Der stationäre Einzelhandel wird auch künftig eine große Bedeutung haben, wenn er seine Stärken richtig spielt. Da unser Konzept nicht auf einen kurzfristigen Erfolg ausgerichtet ist, haben antizyklische Standortentscheidungen somit eine hohe Attraktivität.
Innenstadt als Plattform
Die verbesserten Corona-Aussichten im Zusammenspiel mit einem deutlich vergrößerten Flächenangebot in Citylagen setzten seit dem zweiten Halbjahr 2021 die Rahmenbedingungen für das spürbar beschleunigte Vermietungsgeschehen. „In Zeiten, in denen Expansionsentscheidungen vor dem Hintergrund der sich fortsetzenden geopolitischen und wirtschaftlichen Unsicherheiten getroffen werden müssen, bieten die Top-Märkte zumindest bei der Standortwahl das höchste Maß an Sicherheit“, fasst Christopher Wunderlich, Head of Retail Advisory bei BNP Paribas Real Estate, zusammen. Auch Retailer aus dem Bereich E-Mobilität nutzen die Citylagen als Plattform. Zu der Kategorie der Labels, die erst seit Kurzem in der deutschen Einzelhandelslandschaft anzutreffen sind, zählen beispielsweise die beiden internationalen E-Automarken Polestar und Lynk & Co. Zusammen mit den zahlreichen Abschlüssen verschiedener Fahrrad-Brands stehen sie als Beispiel für die aufstrebende (E-) Mobilitäts-Branche, die inzwischen eine wichtige Nachfragegruppe auf dem Retail-Vermietungsmarkt darstellt.
„Lynk & Co hatte schon fast zwei Jahre eine europäische Onlinepräsenz, weshalb unsere Produkte und Dienstleistungen bereits vor Ausbruch der Pandemie verfügbar waren. Die Entscheidung, unser Club-Netzwerk aufzubauen, haben wir getroffen, um sicherzustellen, dass wir sofort loslegen können, sobald sich die Lage wieder normalisieren würde. Jetzt, da sich die Pandemie beruhigt hat, sind wir bestens darauf vorbereitet, unsere Kund:innen persönlich zu empfangen. Die Anmietung während der Pandemie hat uns somit einen gewissen Vorsprung verschafft,"
kommentiert Lynk & Co von offizieller Seite.
Übernahmen und Fusionen
Neben der Expansion gehören auch Restrukturierungen, Übernahmen und Fusionen zu den Gründen für Anmie-tungen während der von der Pandemie geprägten Jahre. Der Bekleidungshersteller und Handelskettenbetreiber s.Oliver weist beispielsweise seit Jahresmitte 2021 vier Deal-Abschlüsse in den größten Shoppingmetropolen vor. Zudem entscheidet sich das Unternehmen für die Rückkehr seiner Filialen in Top-Lagen wie z.B. die Mönckebergstraße in Hamburg, die Frankfurter Zeil oder die Neuhauser Straße in München.

* * *

DEINE AUFGABE: Bearbeite einen Teil des Textes über den Einzelhandel. Schreib ihn ab den Worten „kommentiert Lynk &“ bis einschließlich „Straße in München.“ neu und setz dabei „Umstrukturierungen“ an die Stelle von „Restrukturierungen“.

VORHANDENE DATEN:
* * *

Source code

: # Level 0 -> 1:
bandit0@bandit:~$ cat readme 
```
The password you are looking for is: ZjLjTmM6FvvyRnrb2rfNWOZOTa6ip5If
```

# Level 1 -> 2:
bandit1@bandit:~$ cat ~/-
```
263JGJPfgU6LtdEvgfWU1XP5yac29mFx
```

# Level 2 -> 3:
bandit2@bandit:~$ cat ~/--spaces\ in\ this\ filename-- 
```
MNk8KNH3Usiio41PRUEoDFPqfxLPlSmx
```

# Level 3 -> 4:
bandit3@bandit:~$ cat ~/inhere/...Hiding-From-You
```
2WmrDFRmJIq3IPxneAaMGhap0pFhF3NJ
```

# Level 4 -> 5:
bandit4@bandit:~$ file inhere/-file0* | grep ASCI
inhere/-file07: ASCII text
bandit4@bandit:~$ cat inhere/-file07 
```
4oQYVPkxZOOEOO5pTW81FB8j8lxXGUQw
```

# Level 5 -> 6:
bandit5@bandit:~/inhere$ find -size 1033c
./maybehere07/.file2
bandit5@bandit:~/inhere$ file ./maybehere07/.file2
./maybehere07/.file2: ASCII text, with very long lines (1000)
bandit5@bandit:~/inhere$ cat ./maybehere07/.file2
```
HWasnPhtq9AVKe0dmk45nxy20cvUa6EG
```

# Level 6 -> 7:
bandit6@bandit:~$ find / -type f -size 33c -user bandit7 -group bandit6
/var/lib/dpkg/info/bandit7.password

* * *

DEINE ANTWORT:
kommentiert Lynk & Co von offizieller Seite.
Übernahmen und Fusionen
Neben der Expansion gehören auch Umstrukturierungen, Übernahmen und Fusionen zu den Gründen für Anmie-tungen während der von der Pandemie geprägten Jahre. Der Bekleidungshersteller und Handelskettenbetreiber s.Oliver weist beispielsweise seit Jahresmitte 2021 vier Deal-Abschlüsse in den größten Shoppingmetropolen vor. Zudem entscheidet sich das Unternehmen für die Rückkehr seiner Filialen in Top-Lagen wie z.B. die Mönckebergstraße in Hamburg, die Frankfurter Zeil oder die Neuhauser Straße in München.